Common assurance challenges include:

  • assurance checks being considered for the complete range of systems and processes feeding into the VAT return, such as minor and manual billing, journals and staff expenses
  • potentially greater risks with the tax codes of new in-period products, customers or suppliers and these should be selected for review
  • assurance checks on products or services where the tax code has been changed in-period should be selected for review
  • an over-reliance on simple ‘top 10’ checks, or automated checks, could identify only a small number of dominant customers or suppliers. A stratified approach (selecting one transaction from many major suppliers or customers) gains greater assurance coverage
  • considering substantive follow-up checks when errors are found within a particular transaction.
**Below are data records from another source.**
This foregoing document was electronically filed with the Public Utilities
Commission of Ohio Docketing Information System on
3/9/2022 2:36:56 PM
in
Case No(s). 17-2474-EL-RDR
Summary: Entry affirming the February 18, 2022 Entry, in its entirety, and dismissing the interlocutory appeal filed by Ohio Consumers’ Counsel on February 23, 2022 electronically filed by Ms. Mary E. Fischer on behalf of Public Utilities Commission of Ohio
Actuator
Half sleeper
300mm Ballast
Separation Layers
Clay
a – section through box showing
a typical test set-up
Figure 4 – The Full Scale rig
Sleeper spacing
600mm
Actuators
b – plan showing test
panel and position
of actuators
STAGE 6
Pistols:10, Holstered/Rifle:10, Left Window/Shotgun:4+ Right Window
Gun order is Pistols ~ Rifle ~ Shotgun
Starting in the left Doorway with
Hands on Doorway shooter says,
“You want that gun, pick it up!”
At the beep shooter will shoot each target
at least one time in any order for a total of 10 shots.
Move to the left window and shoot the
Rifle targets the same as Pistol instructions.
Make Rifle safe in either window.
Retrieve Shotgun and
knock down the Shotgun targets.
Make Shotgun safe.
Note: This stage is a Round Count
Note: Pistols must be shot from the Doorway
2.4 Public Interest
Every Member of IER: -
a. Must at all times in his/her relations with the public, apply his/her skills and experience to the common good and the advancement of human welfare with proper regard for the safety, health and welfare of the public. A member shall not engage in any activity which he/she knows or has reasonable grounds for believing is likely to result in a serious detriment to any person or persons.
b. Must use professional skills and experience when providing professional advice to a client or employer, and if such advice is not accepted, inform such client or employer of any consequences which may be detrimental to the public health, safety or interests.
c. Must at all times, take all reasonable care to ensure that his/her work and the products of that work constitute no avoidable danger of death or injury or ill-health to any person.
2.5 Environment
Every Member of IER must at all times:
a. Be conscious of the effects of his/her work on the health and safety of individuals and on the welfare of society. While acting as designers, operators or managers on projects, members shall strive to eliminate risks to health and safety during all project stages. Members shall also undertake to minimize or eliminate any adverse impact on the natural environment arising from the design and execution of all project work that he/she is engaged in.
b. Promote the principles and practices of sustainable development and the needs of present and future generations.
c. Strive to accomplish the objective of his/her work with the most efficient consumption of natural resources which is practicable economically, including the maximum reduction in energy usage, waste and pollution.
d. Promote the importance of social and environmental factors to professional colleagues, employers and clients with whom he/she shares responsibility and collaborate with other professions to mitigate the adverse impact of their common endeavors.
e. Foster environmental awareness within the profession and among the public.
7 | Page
These could include, for example, examining all similar transactions for the customer, supplier or product for a longer time period
  • where automatic duplicate checks might rely on one unique reference or field – checks should contain sufficient key fields, or different combinations of fields, to pick up possible duplicate records. ‘Fuzzy match’ options (approximate match) can be successful in picking up near matches that actually refer to the same variable
  • even-handed assurance — checking both under and over payments — should be the goal of a good system of control

Trend based checks on VAT totals

Analysing VAT trends is another form of detective control, providing a ‘sense check’ for the VAT period in terms of expected business activity, trading cycle or season.

Examples include:

  • percentage check on output tax to period sales
  • percentage check on input tax to period purchases
  • total and percentage comparisons to previous VAT reporting period
  • total and percentage comparison to same VAT period last year
  • total and percentage comparisons per tax code to previous VAT reporting periods
  • total and percentage comparisons per tax code to same VAT period last year
  • top 10 customers trend
  • top 10 suppliers trend
  • net tax payment or repayment compared to forecast
  • payments on account compared to forecast
  • check reason for net tax repayment if unexpected for period

VAT return submission

Control points

  1. Relevant checks are performed by a reviewer in line with the process note to ensure VAT Return accuracy, including but not limited to ensuring that all relevant checks and controls were completed.
  2. VAT Return is signed off by authorised individual before submission.
  3. Submission is made in line with the API requirement.
  4. A sense check of the figures reported per the VAT workings and the figures displayed for submission through the API is carried out prior and post submission to HMRC.
  5. Full audit trail of end-to-end VAT preparation process is available and saved for every VAT return submitted.
  6. Returns are submitted on time (on or before the due date).
  7. Submission receipt and submitted return are kept in line with record keeping requirements.
  8. VAT return periods are closed down in VAT compliance software to restrict changes post submission to HMRC.